Okay, "without any loss" isn't strictly true: you still have to have code in the program that does the checking (so you lose some RAM), but that can be minimized by doing run-time linking. The discussion of small sharp tools vs. big omnipotent monsters (i.e. "The unix way vs. the windows way") is a totally different discussion. grep through "In the beginning was the command line" (Stephenson) for "wc" for a short discussion, or read "The Art of Unix Programming" (Raymond) for a longer discussion.

As IBall points out, there are no problem in OpenOffice helping the user with doing good typesetting. However, as I see it, at the moment it requires skill as a typesetter to do good typesetting in OOo, whereas it requires skill at writing LaTeX to do good typesetting in LaTeX. Also, no program will be right in all cases, so you will have to let the user be able to deviate from what the program thinks is best (and hence also from good practice). But you're right, OOo could be made smart. However, unless you made it hard for people to select "24pt bold", they will do just that instead of selecting "header", because that's what they know how to do. And if you make it hard, they'll think "ooh, that's a crap program, I'm back to MS Word".

[quote]I happen to like OpenOffice and expected to be offended, but was enlightened instead.[/quuote]
I'm really glad to hear that. I guess that in this case (as opposed to my "why I hate java" rant), there's less ambiguity and "use the right tool for the job" mentality, and more potential for someone to actually be right about what he says.
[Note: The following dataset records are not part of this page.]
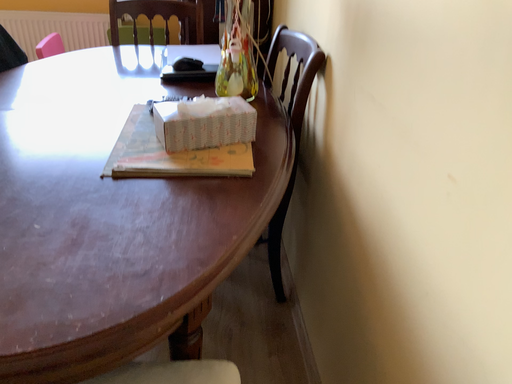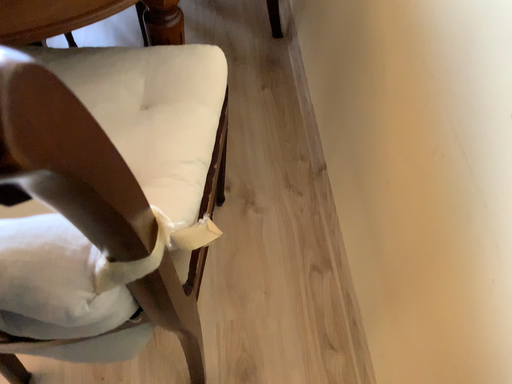
Question: Which way did the camera rotate in the video?

Choices:
 (A) rotated upward
 (B) rotated downward

Answer: (B)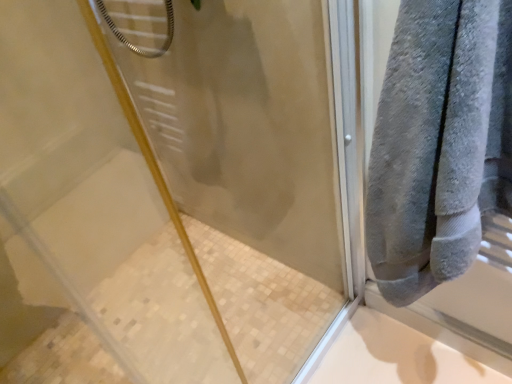
Locate an element on the screen. transparent glass shower door at upper right is located at coordinates (180, 179).

Describe the element at coordinates (180, 179) in the screenshot. I see `transparent glass shower door at upper right` at that location.

This screenshot has width=512, height=384. What do you see at coordinates (439, 143) in the screenshot?
I see `gray soft towel at right` at bounding box center [439, 143].

Identify the location of gray soft towel at right. (439, 143).

This screenshot has height=384, width=512. Find the location of `transparent glass shower door at upper right`. transparent glass shower door at upper right is located at coordinates (180, 179).

Which object is positioned more to the right, gray soft towel at right or transparent glass shower door at upper right?

From the viewer's perspective, gray soft towel at right appears more on the right side.

Is the position of gray soft towel at right more distant than that of transparent glass shower door at upper right?

Yes, it is behind transparent glass shower door at upper right.

Considering the points (420, 86) and (224, 140), which point is behind, point (420, 86) or point (224, 140)?

The point (224, 140) is behind.

From the image's perspective, which object appears higher, gray soft towel at right or transparent glass shower door at upper right?

gray soft towel at right is shown above in the image.

From a real-world perspective, relative to transparent glass shower door at upper right, is gray soft towel at right vertically above or below?

In terms of real-world spatial position, gray soft towel at right is above transparent glass shower door at upper right.

Does gray soft towel at right have a lesser width compared to transparent glass shower door at upper right?

No.

Does gray soft towel at right have a lesser height compared to transparent glass shower door at upper right?

Yes.

Does gray soft towel at right have a larger size compared to transparent glass shower door at upper right?

No.

Is transparent glass shower door at upper right located within gray soft towel at right?

No.

Is gray soft towel at right positioned far away from transparent glass shower door at upper right?

gray soft towel at right is actually quite close to transparent glass shower door at upper right.

Is gray soft towel at right aimed at transparent glass shower door at upper right?

No, gray soft towel at right does not turn towards transparent glass shower door at upper right.

In the scene shown: How far apart are gray soft towel at right and transparent glass shower door at upper right?

The distance of gray soft towel at right from transparent glass shower door at upper right is 51.71 centimeters.

Locate an element on the screen. The height and width of the screenshot is (384, 512). screen door below the gray soft towel at right (from a real-world perspective) is located at coordinates (180, 179).

Visually, is transparent glass shower door at upper right positioned to the left or to the right of gray soft towel at right?

In the image, transparent glass shower door at upper right appears on the left side of gray soft towel at right.

Does transparent glass shower door at upper right lie in front of gray soft towel at right?

Yes, transparent glass shower door at upper right is in front of gray soft towel at right.

Which point is more forward, (x=338, y=47) or (x=413, y=164)?

The point (x=413, y=164) is more forward.

From the image's perspective, which is above, transparent glass shower door at upper right or gray soft towel at right?

gray soft towel at right, from the image's perspective.

From a real-world perspective, does transparent glass shower door at upper right stand above gray soft towel at right?

No, from a real-world perspective, transparent glass shower door at upper right is not above gray soft towel at right.

From the picture: Considering the relative sizes of transparent glass shower door at upper right and gray soft towel at right in the image provided, is transparent glass shower door at upper right thinner than gray soft towel at right?

Indeed, transparent glass shower door at upper right has a lesser width compared to gray soft towel at right.

Which of these two, transparent glass shower door at upper right or gray soft towel at right, stands taller?

With more height is transparent glass shower door at upper right.

Can you confirm if transparent glass shower door at upper right is bigger than gray soft towel at right?

Yes.

Is transparent glass shower door at upper right not within gray soft towel at right?

Indeed, transparent glass shower door at upper right is completely outside gray soft towel at right.

Is transparent glass shower door at upper right far from gray soft towel at right?

No.

Is transparent glass shower door at upper right oriented towards gray soft towel at right?

Yes, transparent glass shower door at upper right is aimed at gray soft towel at right.

Where is `towel above the transparent glass shower door at upper right (from the image's perspective)`? The width and height of the screenshot is (512, 384). towel above the transparent glass shower door at upper right (from the image's perspective) is located at coordinates (439, 143).

Image resolution: width=512 pixels, height=384 pixels. Find the location of `screen door below the gray soft towel at right (from a real-world perspective)`. screen door below the gray soft towel at right (from a real-world perspective) is located at coordinates (180, 179).

Identify the location of towel above the transparent glass shower door at upper right (from a real-world perspective). This screenshot has height=384, width=512. (439, 143).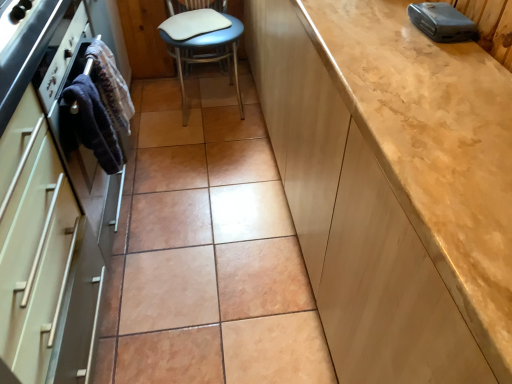
Question: Is matte beige cabinet at right, marked as the 2th cabinetry in a left-to-right arrangement, to the right of dark blue fabric towel at left, the 1th material when ordered from front to back, from the viewer's perspective?

Choices:
 (A) yes
 (B) no

Answer: (A)

Question: Does matte beige cabinet at right, marked as the 2th cabinetry in a left-to-right arrangement, have a smaller size compared to dark blue fabric towel at left, the 1th material when ordered from front to back?

Choices:
 (A) yes
 (B) no

Answer: (B)

Question: Is matte beige cabinet at right, marked as the first cabinetry in a right-to-left arrangement, wider than dark blue fabric towel at left, the 1th material when ordered from front to back?

Choices:
 (A) no
 (B) yes

Answer: (B)

Question: Is matte beige cabinet at right, marked as the 2th cabinetry in a left-to-right arrangement, not near dark blue fabric towel at left, the 2th material positioned from the back?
I should mention that I really applaud the OOo team for their hard work; and as far as word processors go, OOo is at least decent enough that most people can use it--but I think Abiword is better, and I don't use KDE, so what other free (libre) options are there?

And (as has pointed out) the problem is inherent to word processors, not OOo. And I completely agree with that (but the LyX is not a word-processor?). However, I do also think there's a bit of a tendency to... well, go with the slashdot groupthink, and say "yeah, OpenOffice is really great, and everyone should use it". To balance it out, I felt I had to point out that it isn't all rosy.

Quote:
Originally Posted by petespin27
I can see a parallel from the music side: Finale vs Lilypond. I find Finale output hideous (and besides, I do not like to play 20 questions to insert a mezzo-forte). On the other hand, set up a .ly file with the proper markup and feed it into lilypond, and one gets beautifully typset music.
Thank you for bringing that up--I had nearly forgotten about Lilypond. It's a great example of another program which does all the typesetting for you, in exchange for markup; I also recommend using that over other music typesetters.

Quote:
I actually find extra spaces and other unneeded clutter invariably annoying to look at - to me it signals incompetence, haste, and tardyness.
Code:
Do  you mean somethign like this??
If you mean semirandomly scattered extra spaces and clutter such as double punctuation marks (or more), I totally agree. However, I've really come to expect longer spaces after full stops (exactly two for fixed-width fonts, about one and a half for variable-width ones), because it really makes the text easier to read. By the way, I forgot to point out that there's a subtle difference between full stops and punctuation used in abbreviations (the latter should not have extra spaces--yet another typesetting convention). Anyways, to be clear about your view, do you hate > 1 spaces when properly put after punctuation?